Friday, September 10, 2010
The Right Tool for the Job
This is a very high-pressure weekend. I have about 150 pages of grading (some of which is already done, but much of which I still have to do), and both yesterday and today I had meetings at work, and on Sunday I'm preaching for the last time at church. (The last time in my parish before it closes, anyway, and for all I know, the last time ever.) I wrote the homily yesterday, weeping as I typed; atheist Gary loves it, and I hope my congregation will too. Still, that was several hours when I wasn't grading.
Plus it's balloon weekend, so very early tomorrow there's a balloon-watching party Gary and I usually go to, but I also go to the hospital on Saturdays, and two good friends in the music department are giving a recital-followed-by-reception tomorrow evening.
And my allergies have been really horrible. This morning I woke up and promptly went off on a long sneezing fit, and my condition just got worse as the day progressed. I sat slit-eyed, foggy-brained, shivering and sniffling through both meetings today, even though I took my Zertec this morning. I'd wanted to attend a friend's literary reading this afternoon (on top of everything else!) but begged off because I felt so rotten.
Obviously, something has to give. If I still feel allergic tomorrow, I'll probably skip both the party and my hospital shift to stay home and grade, although I'll go to the recital unless I can't get out of bed. If I feel better tomorrow -- as I fervently hope I will -- I'll probably drop Gary at the party and dash to the hospital for an early shift so I can get some grading done between that and the recital.

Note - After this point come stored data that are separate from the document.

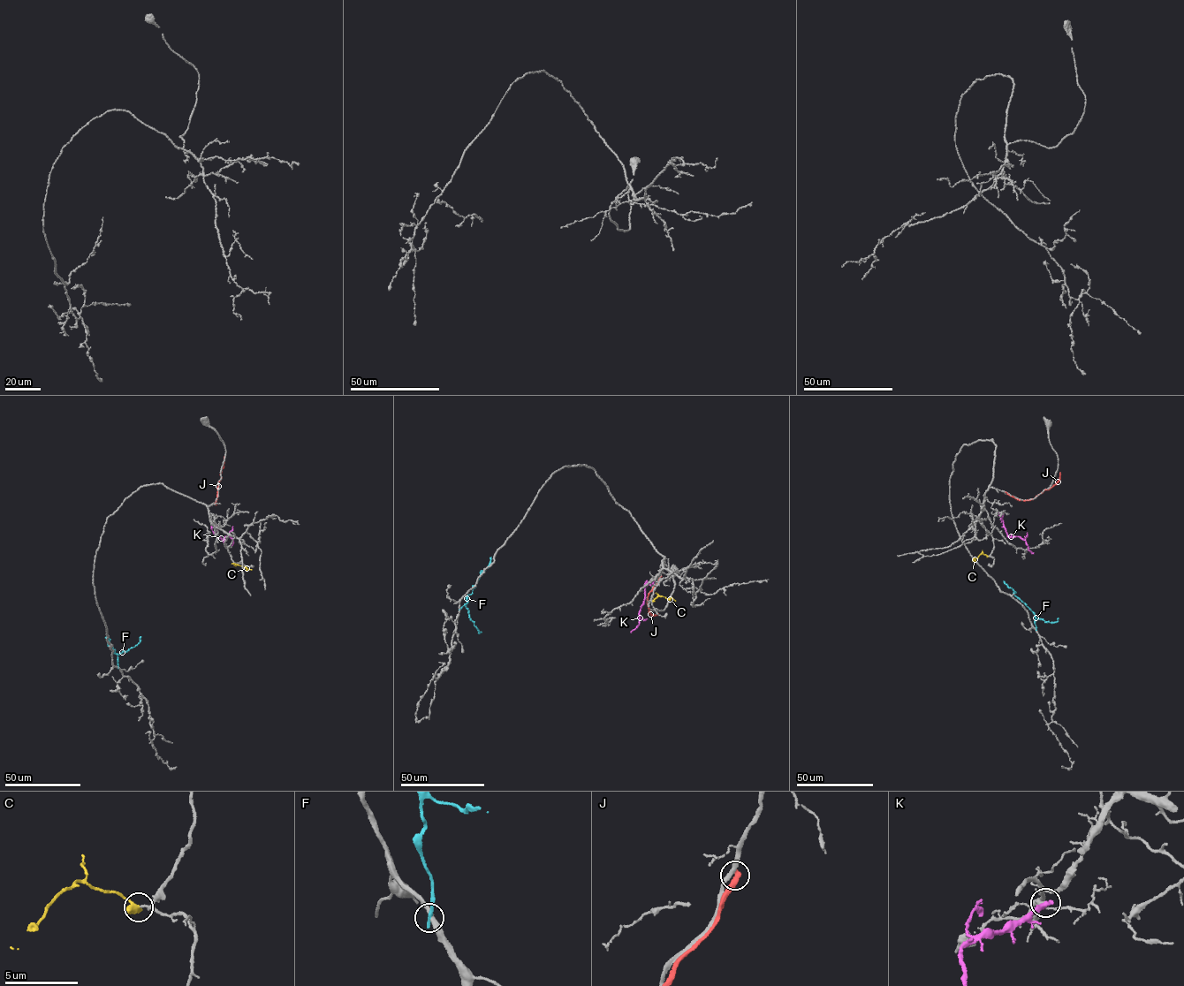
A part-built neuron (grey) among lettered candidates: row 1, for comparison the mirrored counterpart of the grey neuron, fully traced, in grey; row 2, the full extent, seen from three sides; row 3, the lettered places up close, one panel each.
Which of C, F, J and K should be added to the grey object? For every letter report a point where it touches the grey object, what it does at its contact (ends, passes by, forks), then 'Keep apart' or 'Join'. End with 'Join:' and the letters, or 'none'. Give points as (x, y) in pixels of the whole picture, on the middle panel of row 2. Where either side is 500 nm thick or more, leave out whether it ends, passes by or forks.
C: Touches grey at (653, 601). Join
F: Touches grey at (459, 609). It ends there. Keep apart
J: Touches grey at (660, 576). It ends there. Keep apart
K: Touches grey at (654, 580). It ends there. Keep apart
Join: C

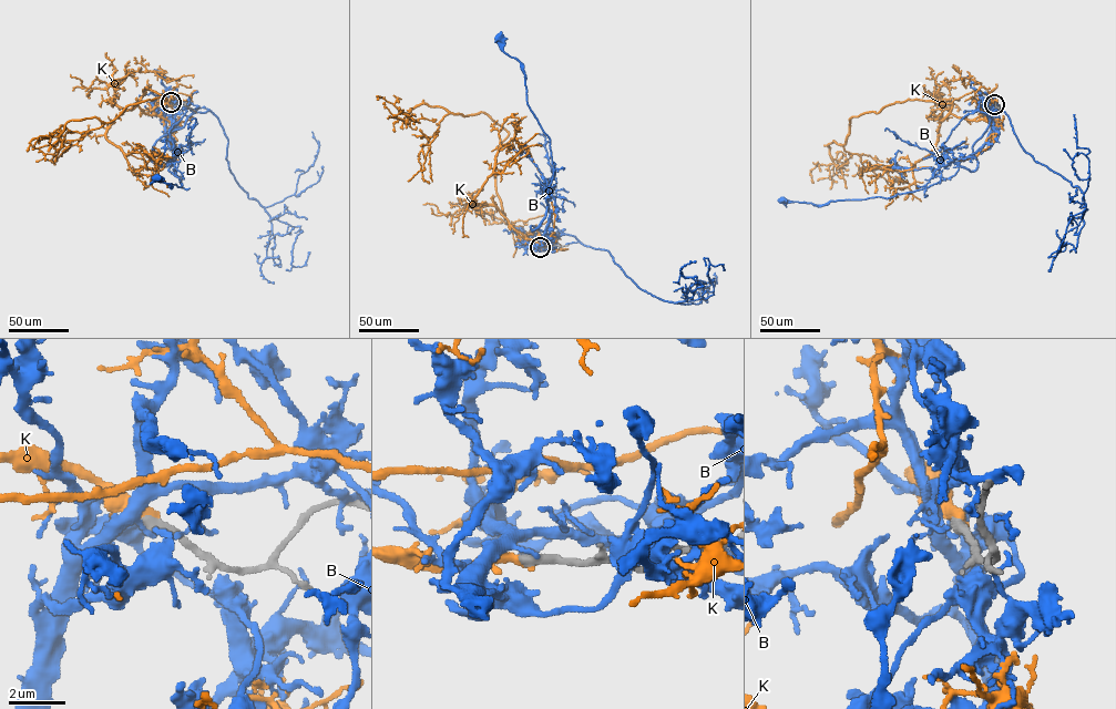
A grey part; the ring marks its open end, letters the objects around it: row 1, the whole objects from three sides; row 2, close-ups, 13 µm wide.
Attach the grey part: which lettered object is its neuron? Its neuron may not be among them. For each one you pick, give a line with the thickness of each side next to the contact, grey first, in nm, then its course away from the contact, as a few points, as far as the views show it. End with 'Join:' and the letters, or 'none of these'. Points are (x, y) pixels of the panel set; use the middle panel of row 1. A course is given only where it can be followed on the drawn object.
Join: none of these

Needless to say, I'm feeling pressured and cranky, although a lot of this is my own fault. I could have scheduled a different preaching date and a different paper due date: I just wasn't thinking. There's no way I could have foreseen being so slowed down by pollen, though. (And why am I taking the time to blog? Hey, all God's critters gotta vent.)
So, anyway, yesterday I was trying to get work done and my computer kept seizing up. I use my netbook, docked to a full-sized monitor, as my main computer. When I got the netbook, I knew it would be slower than a desktop, but I didn't think I'd care.
Yesterday, I cared. I finally hollered out to Gary something on the order of, "Damn the money! I need a real computer!" So he ordered me a Dell desktop: not too pricy, but still another hit on my money from Mom. (I also still have to fill out the financial paperwork from the lawyer so I can get the money from Mom, but that won't happen this week.) This isn't difficult to justify, though. I'm a writer and a professor. I need a computer that doesn't take a week to boot up and freeze whenever I'm trying to work with multiple windows.
Today after the work meetings, I went to my friendly neighborhood supermarket pharmacy to get eye drops. While I was there, I asked the pharmacist what I could take on top of the Zertec that wouldn't knock me out. (Forget Benedryl: you might as well just shoot me with an elephant tranquilizer.) On the advice of the pharmacist, I'm now on a 24-hour Sudafed pill. It's made me spacy and dizzy, but I can breathe, and I've gotten some work done.
Meanwhile, I took more time I didn't have to race down to the music store and pick up the new shoulder rest, which had finally come in. It indeed works much better than my old violin rest! (And yes, I practiced for thirty minutes: more time I didn't have.)
Okay, so friends and family keep telling me I'm doing too much. If I were sensible, I'd just cancel my ER shift, which may happen anyway, but I really don't want to, since I love the work. And there's no way I'm missing the recital. But I've neither knit nor Kindled in days, and for me, those are real sacrifices!
And now, having vented, I'm going to grade one more paper before I go to bed.